Por enquanto, o futuro permanece tão incerto quanto preocupante. O caso ucraniano ainda não terminou, quanto mais não seja porque ainda não está claro quem representa exatamente o novo poder ucraniano. Se a Ucrânia decidir ancorar-se firmemente ao Ocidente, a grande questão é como a parte oriental da Ucrânia, que é tanto a mais pró-russa quanto a mais industrializada (a parte ocidental responde por apenas um terço da produção do PIB), irá reagir. Como poderia a Rússia, por sua vez, aceitar um governo radicalmente antirrusso que administra um país onde metade da população é russa? Qualquer tentativa de impor uma solução pela força provavelmente resultará em uma guerra civil e, em última instância, na divisão de um país onde as principais linhas divisórias políticas, linguísticas e religiosas se sobrepõem em grande parte às linhas divisórias territoriais. Veríamos então uma repetição do cenário que levou ao desmembramento da ex-Iugoslávia. No imediato, o maior risco é uma deterioração da situação em Kiev, acompanhada de uma série de iniciativas irresponsáveis (criação de milícias, etc.) e de incidentes isolados que se intensificariam ao extremo. Nem a Europa nem a Rússia (que agora fortalecerá sua aliança militar com a China) têm qualquer interesse em que isso aconteça. No outro lado do Atlântico, porém, não faltam partidários da guerra.

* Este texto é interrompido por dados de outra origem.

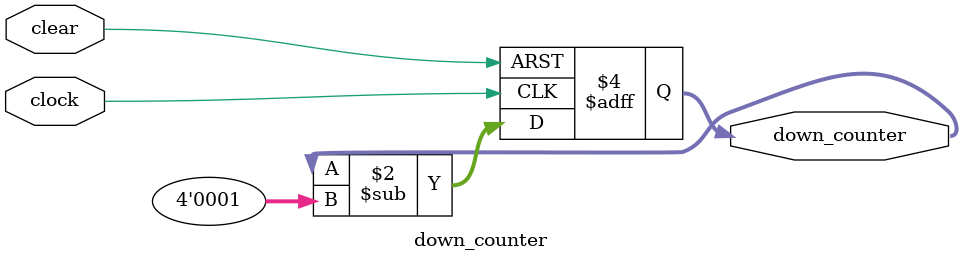
<source format=v>
module up_counter(
    input clock,clear,
    output [3:0] up_counter
);

    reg up_counter = 4'd0;
    always @(posedge clock or posedge clear)
    begin
    
        if(clear)
        up_counter <= 4'd0;

        else
        up_counter <= up_counter + 4'd1;
    end

endmodule

module down_counter (
    input clock,clear,
    output [3:0] down_counter
);

    reg down_counter = 4'd15;
    
    always @(posedge clock or posedge clear)
    begin

        if(clear)
        down_counter <= 4'd0;

        else
        down_counter <= down_counter - 4'd1;

    end
    
endmodule



// module up_down_counter (
//     input enable,clock,clear,
//     output reg [3:0]ud_counter
// );


//     ud_counter <= 4'd15;

//     always @(posedge clock or posedge clear)
//     begin

//         if (clear)
//             ud_counter <= 4'd0;
            
//         else if (enable) 
//             ud_counter <= ud_counter + 4'd1;
        
//         else
//             ud_counter <= ud_counter - 4'd1; 

//     end

// endmodule



</source>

A atitude da mídia ocidental é indicativa de seu grau de subserviência a Washington. Putin é regularmente retratado como um "novo czar", um "membro da KGB", um "neo-soviético", mas também um "fascista" e um "vermelho-marrom", embora não tenha sido ele quem iniciou a crise ucraniana, e que, em vez disso, demonstrou uma paciência extraordinária neste assunto. A Rússia é apresentada, se não como uma "ditadura" - embora nunca tenha conhecido um tal grau de democracia em sua história - pelo menos como um regime "insuficientemente liberal", ou seja, que não se conforma suficientemente às exigências de uma "sociedade aberta". Mas, como Henry Kissinger bem observou, "demonizar Putin não é uma política, mas uma forma de mascarar uma ausência de política". Certamente, como disse acima, não há razão para considerar Putin como um "salvador" que permitiria aos europeus tomar seu destino em suas próprias mãos. A Europa não quer ser o ramo ocidental de um grande império russo (a ideia de império não é redutível ao imperialismo). Por outro lado, tem o dever de admitir a necessidade de uma aliança com a Rússia no grande projeto coletivo de uma lógica continental eurasiática, que é algo completamente diferente.

A Rússia, por sua vez, teria todo o interesse em admitir o pluralismo das identidades de seus "vizinhos próximos". A raiva ucraniana tem sido alimentada por uma tendência russa de negar a identidade ucraniana que não é imaginária, mesmo que às vezes tenha sido exagerada. Provavelmente não teria chegado a isso se a Rússia tivesse tratado a Ucrânia numa base de igualdade e reciprocidade. Em uma lógica federal, as identidades locais devem ser respeitadas tanto quanto os direitos das minorias. As noções de descentralização, autonomia e regionalismo têm que entrar na cultura política russa, assim como têm que entrar na cultura política ucraniana, que obviamente não está mais aberta para eles (como demonstrado pela incrível decisão do novo governo ucraniano de negar ao idioma russo o status de segunda língua oficial). A noção de zona de influência tem um significado, e este significado deve ser reconhecido, mas a ideia de países "satélites" deve agora dar lugar à de países parceiros e aliados. Como escreveu Jure Vujic croata, "o projeto geopolítico eurasianista da Grande Europa deve ser acima de tudo um projeto federador, de cooperação geopolítica, baseado no respeito a todos os povos europeus e no princípio da subsidiariedade".